Par contre, elle semble prête à montrer aux écolos que l’herbe est plus verte dans son camp, en leur proposant une alliance, après que de nombreux points communs ont émergé entre les deux listes tout au long de la campagne. « Il nous faut agir et nous saisir de l’opportunité qui s’offre à nous aujourd’hui, écrit Nantes en commun. Mettre fin aux politiques de métropolisation, d’attractivité et de compétition menées par Johanna Rolland. »
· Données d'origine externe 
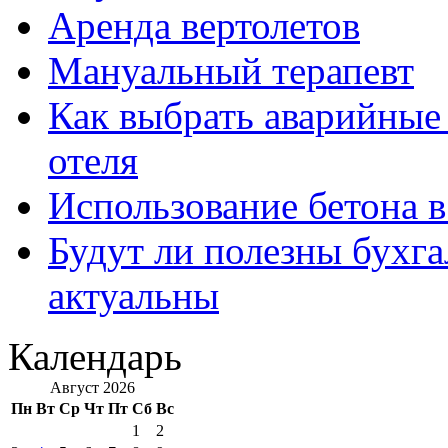
Аренда вертолетов
Мануальный терапевт
Как выбрать аварийные 
отеля
Использование бетона в
Будут ли полезны бухга
актуальны
Календарь
Август 2026
Пн
Вт
Ср
Чт
Пт
Сб
Вс
1
2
En Marche propose une liste d’union locale

Face à une ou potentiellement deux listes de gauche, Laurence Garnier (LR) et Valérie Oppelt (LREM) devraient chacune se maintenir. A moins que cette dernière, mais rien n’est moins sûr, n’arrive à convaincre ses rivales de se rallier à son étonnante proposition dégainée mardi soir : la constitution d’une liste d’union locale, regroupant tous les partis, appelée « Nantes unie » ! « Je souhaite que l’on trouve un chemin politique commun pour porter un projet original dans ces circonstances aussi exceptionnelles que dramatiques », justifie Valérie Oppelt, qui était arrivée en quatrième place au premier tour (13 %).
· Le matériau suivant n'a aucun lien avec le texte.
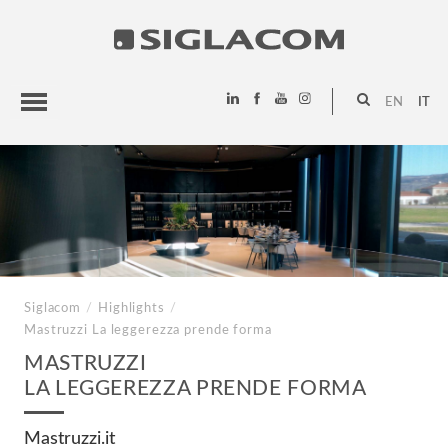
EN
IT
HIGHLIGHTS
PROGETTI
SIGLACOM
Siglacom
/
Highlights
/
Mastruzzi
La leggerezza prende forma
MASTRUZZI
LA LEGGEREZZA PRENDE FORMA
Mastruzzi.it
Une concurrente avec laquelle la candidate de droite Laurence Garnier (en deuxième place avec 19,94 %), déçue de son score expliqué selon elle par une « prime au sortant », s’était pourtant trouvé des « points de convergence ». Pourraient-elle, a minima, tenter une alliance LR-LREM ? «La main reste tendue», indique ce mercredi Laurence Garnier, qui rejette cependant cette idée de «parti unique à Nantes», tout comme Johanna Rolland et Julie Laernoes.

Pour le reste, aucun des candidats éliminés au premier tour n’a officiellement donné de consignes de vote. D’éventuelles recommandations qui n’influeront de toute façon pas l’issue du scrutin.